Dias desses, conheci uma mulher que se apresentou como Puta. Digo “Puta” porque foi assim que ela pediu para ser chamada, com “P” maiúsculo mesmo. Ela afirmou que, naquele bar, não havia espaço para seu outro eu. O nome dela era Ágata, embora não fosse o verdadeiro. Passamos a noite tomando cerveja e conversando. Escrevi um poema para ela, e ela me mostrou alguns dos seus.

No fim da madrugada, enquanto o sol surgia a leste, tingindo o céu em nuances de lilás e dourado, trocamos números de telefone com o objetivo de nos conhecermos além das máscaras que nós, boêmios, poetas e vagabundos, costumamos usar ao se apresentar à “civilização”. Ao chegar em casa escrevi alguns versos inspirados na beleza cativante da forma e da alma daquela Puta. Quando percebi, dias depois, tinha um conto com uma estética muito parecida com a de “Lucíola”, de José de Alencar. Mas sem a soberba de Alencar e de obras como “A Dama das Camélias”, de Dumas Filho, em que a cortesã, ou melhor, a Puta, é sempre vista como indigna do amor, cuja única redenção possível é a morte.

Entretanto, o texto ia avançando à medida que eu e Ágata mantivemos contato, e a narrativa inevitavelmente se aproximou desse tema que eu queria evitar. Ela adoeceu, muito, e eu, apaixonado, me dispus a ajudar. Foi então que comecei a me perguntar até que ponto as narrativas de José de Alencar e de Dumas seguem o caminho que reflete o pensamento puritano e machista da época, e em que ponto, de fato, tal sina de dor e sofrimento, de rejeição e esquecimento, é comum à vida dessas mulheres.

A Puta que conheci estava com problemas respiratórios devido às madrugadas sem fim ao relento, assim como Lucíola e Marguerite.
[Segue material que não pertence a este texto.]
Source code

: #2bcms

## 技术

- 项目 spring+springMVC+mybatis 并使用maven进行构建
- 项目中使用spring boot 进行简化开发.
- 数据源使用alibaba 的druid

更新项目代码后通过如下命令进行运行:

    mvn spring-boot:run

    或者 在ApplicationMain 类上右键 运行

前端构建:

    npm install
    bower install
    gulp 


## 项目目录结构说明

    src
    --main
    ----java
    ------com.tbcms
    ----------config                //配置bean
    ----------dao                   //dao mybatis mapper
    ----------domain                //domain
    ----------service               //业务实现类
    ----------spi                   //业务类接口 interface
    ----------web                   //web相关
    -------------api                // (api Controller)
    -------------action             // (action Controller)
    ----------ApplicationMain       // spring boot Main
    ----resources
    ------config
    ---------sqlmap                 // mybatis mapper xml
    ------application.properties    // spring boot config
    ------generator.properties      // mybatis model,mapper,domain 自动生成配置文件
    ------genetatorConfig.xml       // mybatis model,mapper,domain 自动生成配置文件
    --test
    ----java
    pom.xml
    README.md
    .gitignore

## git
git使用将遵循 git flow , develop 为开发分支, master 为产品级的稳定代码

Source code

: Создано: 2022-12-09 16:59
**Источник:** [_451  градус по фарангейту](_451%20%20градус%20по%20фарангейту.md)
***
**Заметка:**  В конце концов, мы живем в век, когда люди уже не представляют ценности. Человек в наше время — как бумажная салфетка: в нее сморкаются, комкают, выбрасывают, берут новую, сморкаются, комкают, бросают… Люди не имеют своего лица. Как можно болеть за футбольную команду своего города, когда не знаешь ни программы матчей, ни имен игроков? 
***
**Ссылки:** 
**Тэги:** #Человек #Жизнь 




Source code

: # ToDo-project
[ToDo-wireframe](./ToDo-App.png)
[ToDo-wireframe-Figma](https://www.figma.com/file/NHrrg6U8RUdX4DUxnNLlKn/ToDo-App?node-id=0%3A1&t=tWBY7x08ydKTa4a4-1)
É triste ver que velhos preconceitos moldam a realidade de tal modo que tornam tais destinos os quase únicos viáveis para essas mulheres. A crença distorcida de que não merecem ser amadas (e me refiro a todo tipo de amor, não apenas ao amor romântico), cuidadas, que elas não são mulheres, “apenas Putas”, como Ágata bem quis enfatizar, faz dessa distorção uma verdade absoluta e universal. É como se, independente de seus esforços um poder sobrenatural as puxasse para essa existência de infortúnios. Mas não há nada de sobrenatural nesse poder. É um poder real, estrutural.

Ao mesmo tempo em que faço tal reflexão, caio na armadilha de que talvez eu pudesse ajudar. O mito patriarcal do “homem redentor”. É incrível como certas coisas se entrelaçam em nós. Apesar do senso crítico e da autocrítica, ainda imagino ela largando essa vida e arrumando outro emprego. Mas imagino isso por uma questão moralista ou por perceber a realidade indignante que essas mulheres vivem?

**Nota:** Já conheci e me relacionei com pessoas que eram acompanhantes e que faziam isso não por uma questão existencial, falta de oportunidades, família desajustada ou qualquer outro motivo complexo. Elas o faziam assim como alguém escolhe ser advogada, médica ou padeira. Eram pessoas felizes, saudáveis biopsicossocialmente, etc. Portanto, faço a ressalva de que o texto acima diz respeito àquelas pessoas (independente de gênero, identidade ou sexualidade) que permanecem nessas circunstâncias por fatores externos à sua vontade.